■ **Problem description**: Your task is to filter the data below down to the lines holding "normal".
Data provided below:
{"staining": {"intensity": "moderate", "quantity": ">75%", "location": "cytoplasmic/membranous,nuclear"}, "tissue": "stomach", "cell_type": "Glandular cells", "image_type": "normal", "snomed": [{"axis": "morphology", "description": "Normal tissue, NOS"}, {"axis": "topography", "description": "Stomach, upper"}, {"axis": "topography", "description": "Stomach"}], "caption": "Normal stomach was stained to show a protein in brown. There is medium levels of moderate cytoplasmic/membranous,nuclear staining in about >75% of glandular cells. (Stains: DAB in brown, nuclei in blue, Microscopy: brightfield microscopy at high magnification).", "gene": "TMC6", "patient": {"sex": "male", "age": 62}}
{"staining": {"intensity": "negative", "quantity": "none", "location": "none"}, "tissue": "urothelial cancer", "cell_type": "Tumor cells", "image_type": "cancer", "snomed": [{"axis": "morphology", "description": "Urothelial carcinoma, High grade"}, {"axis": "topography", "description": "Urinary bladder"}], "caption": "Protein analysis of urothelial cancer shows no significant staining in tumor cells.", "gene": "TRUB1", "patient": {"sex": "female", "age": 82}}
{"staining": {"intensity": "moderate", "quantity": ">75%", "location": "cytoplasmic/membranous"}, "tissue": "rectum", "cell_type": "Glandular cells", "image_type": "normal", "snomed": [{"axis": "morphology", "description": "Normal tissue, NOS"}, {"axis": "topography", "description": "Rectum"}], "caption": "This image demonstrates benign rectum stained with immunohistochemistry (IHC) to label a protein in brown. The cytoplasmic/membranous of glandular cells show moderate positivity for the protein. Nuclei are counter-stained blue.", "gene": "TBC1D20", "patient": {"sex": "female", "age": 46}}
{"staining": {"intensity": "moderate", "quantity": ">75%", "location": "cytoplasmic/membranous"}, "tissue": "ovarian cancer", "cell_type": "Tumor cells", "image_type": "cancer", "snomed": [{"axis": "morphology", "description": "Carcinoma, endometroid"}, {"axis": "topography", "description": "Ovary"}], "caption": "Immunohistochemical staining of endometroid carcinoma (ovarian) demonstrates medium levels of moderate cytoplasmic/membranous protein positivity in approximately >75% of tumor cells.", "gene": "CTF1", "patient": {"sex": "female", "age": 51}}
End of Data provided.
■ **Answer section**:
{"staining": {"intensity": "moderate", "quantity": ">75%", "location": "cytoplasmic/membranous,nuclear"}, "tissue": "stomach", "cell_type": "Glandular cells", "image_type": "normal", "snomed": [{"axis": "morphology", "description": "Normal tissue, NOS"}, {"axis": "topography", "description": "Stomach, upper"}, {"axis": "topography", "description": "Stomach"}], "caption": "Normal stomach was stained to show a protein in brown. There is medium levels of moderate cytoplasmic/membranous,nuclear staining in about >75% of glandular cells. (Stains: DAB in brown, nuclei in blue, Microscopy: brightfield microscopy at high magnification).", "gene": "TMC6", "patient": {"sex": "male", "age": 62}}
{"staining": {"intensity": "moderate", "quantity": ">75%", "location": "cytoplasmic/membranous"}, "tissue": "rectum", "cell_type": "Glandular cells", "image_type": "normal", "snomed": [{"axis": "morphology", "description": "Normal tissue, NOS"}, {"axis": "topography", "description": "Rectum"}], "caption": "This image demonstrates benign rectum stained with immunohistochemistry (IHC) to label a protein in brown. The cytoplasmic/membranous of glandular cells show moderate positivity for the protein. Nuclei are counter-stained blue.", "gene": "TBC1D20", "patient": {"sex": "female", "age": 46}}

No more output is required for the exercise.